Exercise description. Don't include any picture when you restate the data word for word.

Exercise input.
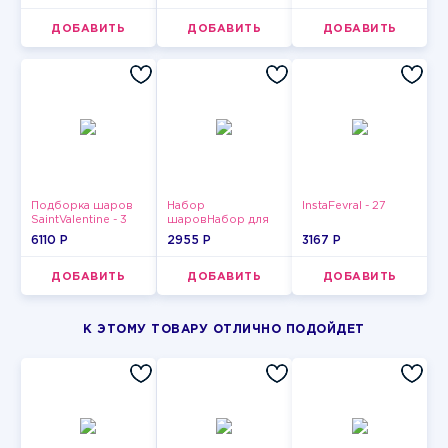
ДОБАВИТЬ
ДОБАВИТЬ
ДОБАВИТЬ
Подборка шаров
Набор
InstaFevral - 27
SaintValentine - 3
шаровНабор для
мужчин-14
6110 P
2955 P
3167 P
ДОБАВИТЬ
ДОБАВИТЬ
ДОБАВИТЬ
К ЭТОМУ ТОВАРУ ОТЛИЧНО ПОДОЙДЕТ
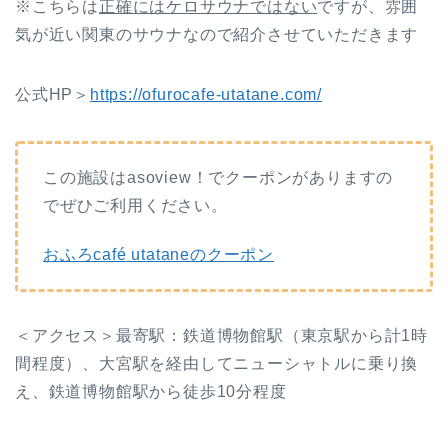
※こちらは
正確にはケロサウナではない
ですが、雰囲
気が近い関東のサウナなので紹介させていただきます
公式HP＞
https://ofurocafe-utatane.com/
この施設はasoview！でクーポンがありますの
でぜひご利用ください。
おふろcafé utataneのクーポン
＜アクセス＞最寄駅：鉄道博物館駅（東京駅から計1時
間程度）、大宮駅を経由してニューシャトルに乗り換
え、鉄道博物館駅から徒歩10分程度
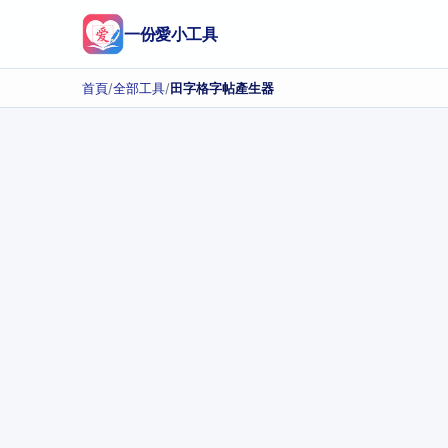
一份愛小工具
首頁
/
全部工具
/
田字格字帖產生器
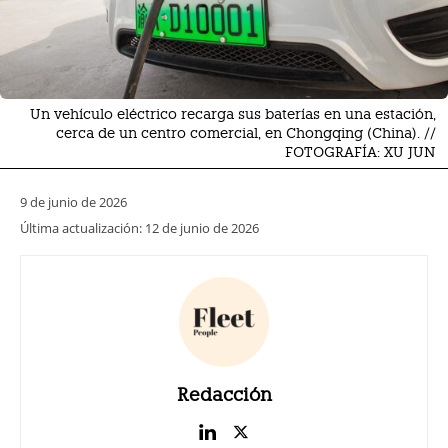
Un vehículo eléctrico recarga sus baterías en una estación,
cerca de un centro comercial, en Chongqing (China). //
FOTOGRAFÍA: XU JUN
9 de junio de 2026
Última actualización:
12 de junio de 2026
Redacción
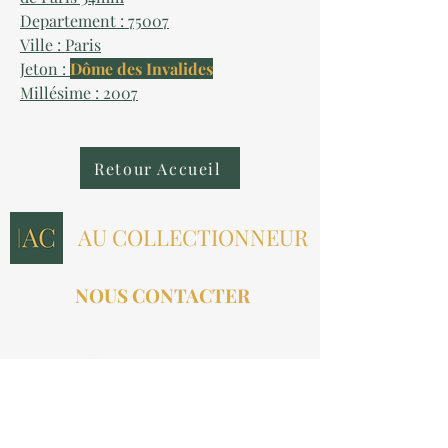
Departement : 75007
Ville : Paris
Jeton :
Dôme des Invalides
Millésime : 2007
Retour Accueil
AU COLLECTIONNEUR
NOUS CONTACTER
contact@aucollectionneur.fr
(+33)
6 69 50 78 06
EN SAVOIR PLUS
Livraison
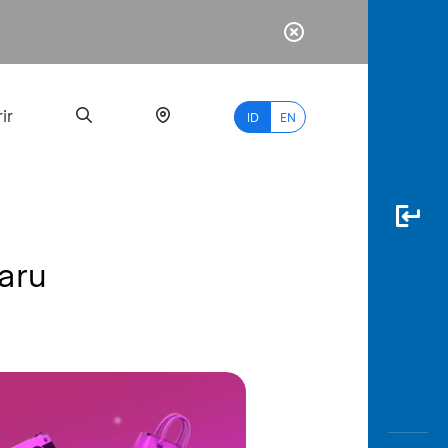
ir
ID
EN
aru
PALING
BANYAK
DICARI
myBCA
Paylate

Expected answer.
ДОБАВИТЬ
ДОБАВИТЬ
ДОБАВИТЬ
Подборка шаров
Набор
InstaFevral - 27
SaintValentine - 3
шаровНабор для
мужчин-14
6110 P
2955 P
3167 P
ДОБАВИТЬ
ДОБАВИТЬ
ДОБАВИТЬ
К ЭТОМУ ТОВАРУ ОТЛИЧНО ПОДОЙДЕТ
※こちらは
正確にはケロサウナではない
ですが、雰囲
気が近い関東のサウナなので紹介させていただきます
公式HP＞
https://ofurocafe-utatane.com/
この施設はasoview！でクーポンがありますの
でぜひご利用ください。
おふろcafé utataneのクーポン
＜アクセス＞最寄駅：鉄道博物館駅（東京駅から計1時
間程度）、大宮駅を経由してニューシャトルに乗り換
え、鉄道博物館駅から徒歩10分程度
一份愛小工具
首頁
/
全部工具
/
田字格字帖產生器
Un vehículo eléctrico recarga sus baterías en una estación,
cerca de un centro comercial, en Chongqing (China). //
FOTOGRAFÍA: XU JUN
9 de junio de 2026
Última actualización:
12 de junio de 2026
Redacción
Departement : 75007
Ville : Paris
Jeton :
Dôme des Invalides
Millésime : 2007
Retour Accueil
AU COLLECTIONNEUR
NOUS CONTACTER
contact@aucollectionneur.fr
(+33)
6 69 50 78 06
EN SAVOIR PLUS
Livraison
ir
ID
EN
aru
PALING
BANYAK
DICARI
myBCA
Paylate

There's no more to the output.